A brincadeira do fusca azul
Uma brincadeira muito popular entre os jovens nas escolas consiste em dar um soco ou um tapa no amigo mais próximo a partir do momento em que se vê um fusca azul. O jogo é muito antigo e suas origens são incertas.
Uma das versões aponta que tudo começou com uma história envolvendo Henry Ford, o magnata fundador da Ford. Durante um período de crise, a empresa só comercializou veículos na cor preta, tanto que foi dessa época que surgiu a frase clássica atribuída ao empresário: “O cliente pode ter o carro que quiser, desde que ele seja preto”.

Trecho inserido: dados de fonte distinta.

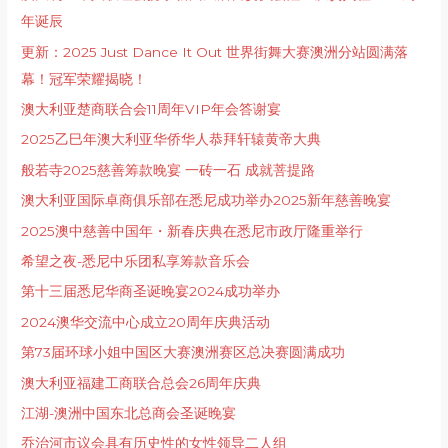
年诞辰
更新：2025 Just Dance It Out 世界街舞⼤赛澳洲分站圆满落
幕！冠军荣耀揭晓！
澳大利亚楚商联合会11周年VIP年会答谢宴
2025乙巳年澳大利亚华侨华人恭拜轩辕黄帝大典
般若寺2025慈善筹款晚宴 一砖一石 成就菩提路
澳大利亚国际卓商俱乐部在悉尼成功举办2025新年慈善晚宴
2025澳中慈善中国年・新春庆典在悉尼市政厅隆重举行
希望之夜-悉尼中乐团私享筹款音乐会
第十三届悉尼华商圣诞晚宴2024成功举办
2024澳华交流中心成⽴20周年庆典活动
第73届环球小姐中国区大赛澳洲赛区总决赛圆满成功
澳大利亚福建工商联合总会26周年庆典
江湖-澳洲中国东北总商会圣诞晚宴
乔治河市议会具有历史性的女性领导二人组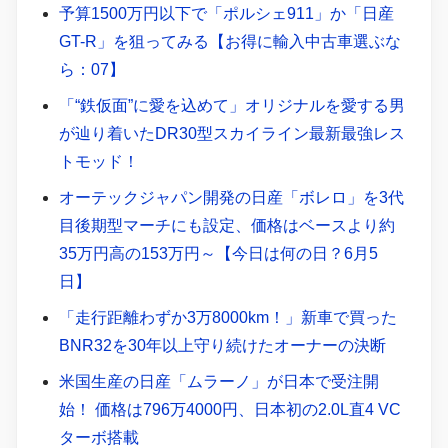
予算1500万円以下で「ポルシェ911」か「日産
GT-R」を狙ってみる【お得に輸入中古車選ぶな
ら：07】
「“鉄仮面”に愛を込めて」オリジナルを愛する男
が辿り着いたDR30型スカイライン最新最強レス
トモッド！
オーテックジャパン開発の日産「ボレロ」を3代
目後期型マーチにも設定、価格はベースより約
35万円高の153万円～【今日は何の日？6月5
日】
「走行距離わずか3万8000km！」新車で買った
BNR32を30年以上守り続けたオーナーの決断
米国生産の日産「ムラーノ」が日本で受注開
始！ 価格は796万4000円、日本初の2.0L直4 VC
ターボ搭載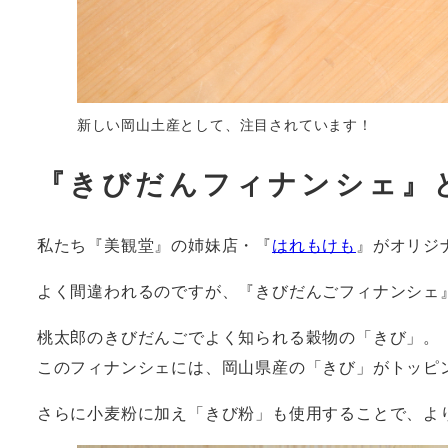
新しい岡山土産として、注目されています！
『きびだんフィナンシェ』
私たち『美観堂』の姉妹店・『
はれもけも
』がオリジ
よく間違われるのですが、『きびだんごフィナンシェ
桃太郎のきびだんごでよく知られる穀物の「きび」。
このフィナンシェには、岡山県産の「きび」がトッピ
さらに小麦粉に加え「きび粉」も使用することで、よ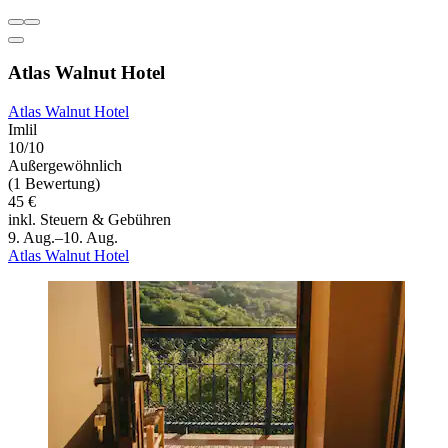
Atlas Walnut Hotel
Atlas Walnut Hotel
Imlil
10/10
Außergewöhnlich
(1 Bewertung)
45 €
inkl. Steuern & Gebühren
9. Aug.–10. Aug.
Atlas Walnut Hotel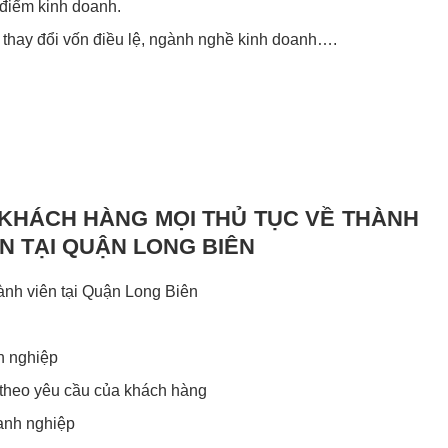
 điểm kinh doanh.
, thay đổi vốn điều lệ, ngành nghề kinh doanh….
 KHÁCH HÀNG MỌI THỦ TỤC VỀ THÀNH
N TẠI QUẬN LONG BIÊN
ành viên tại Quận Long Biên
h nghiệp
 theo yêu cầu của khách hàng
anh nghiệp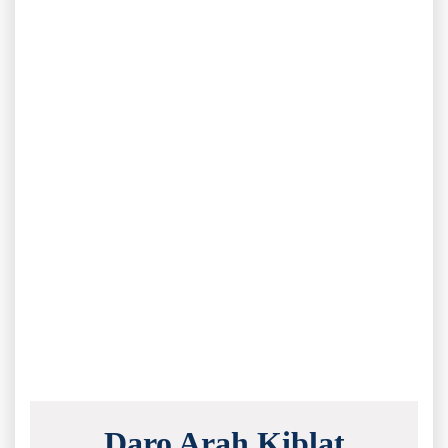
Daro Arah Kiblat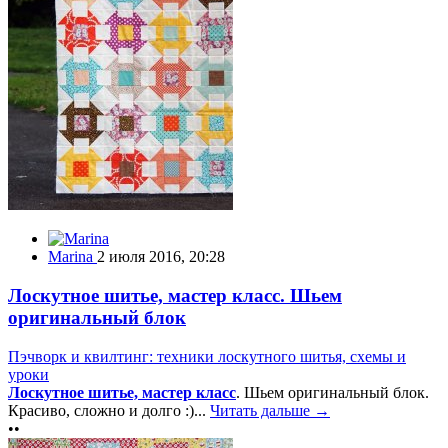
Marina
2 июля 2016, 20:28
Лоскутное шитье, мастер класс. Шьем
оригинальный блок
Пэчворк и квилтинг: техники лоскутного шитья, схемы и
уроки
Лоскутное шитье, мастер класс
. Шьем оригинальный блок.
Красиво, сложно и долго :)...
Читать дальше →
••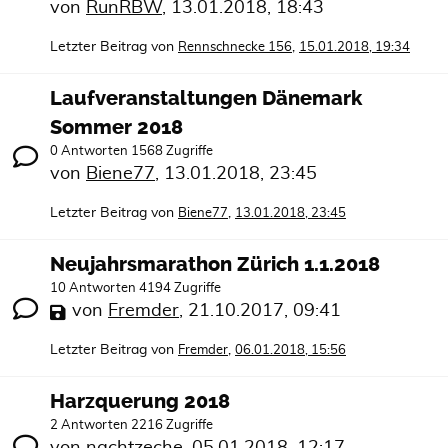
von
RunRBW
,
13.01.2018, 18:43
Letzter Beitrag von
,
Rennschnecke 156
15.01.2018, 19:34
Laufveranstaltungen Dänemark
Sommer 2018
0 Antworten 1568 Zugriffe
von
Biene77
,
13.01.2018, 23:45
Letzter Beitrag von
,
Biene77
13.01.2018, 23:45
Neujahrsmarathon Zürich 1.1.2018
10 Antworten 4194 Zugriffe
von
Fremder
,
21.10.2017, 09:41
Letzter Beitrag von
,
Fremder
06.01.2018, 15:56
Harzquerung 2018
2 Antworten 2216 Zugriffe
von
nachtzeche
,
05.01.2018, 12:17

Certo dia, um funcionário responsável pela produção da tinta dos veículos errou a mão e acabou pintando um lote inteiro de azul escuro. A lenda diz que Henry Ford não gostou nada do descuido, de forma que ele deu um tapa nas costas do funcionário na frente de todos os seus colegas, além de não disponibilizar os veículos para venda. Esses mesmos foram reservados para a frota interna da fábrica, então toda vez que um funcionário via um desses carros passar pela fábrica, logo imitava o patrão e desferia um tapa nas costas do colega mais próximo.
Anos mais tarde, com a popularização do fusca a brincadeira se modificou. Nos países de língua inglesa, o modelo é chamado de Beetle (besouro) e nos Estados Unidos, também era chamado de Bug (inseto). Portanto, a brincadeira foi associada ao ato de “esmagar o inseto”. Dessa forma, ao ver um “bug” ou “fusca”, os amigos corriam para esmagar o inseto no braço dos amigos. No Brasil, a brincadeira também se modificou e acabou misturando o Fusca e à cor azul quando o carro foi introduzido no mercado nacional nos anos 1950.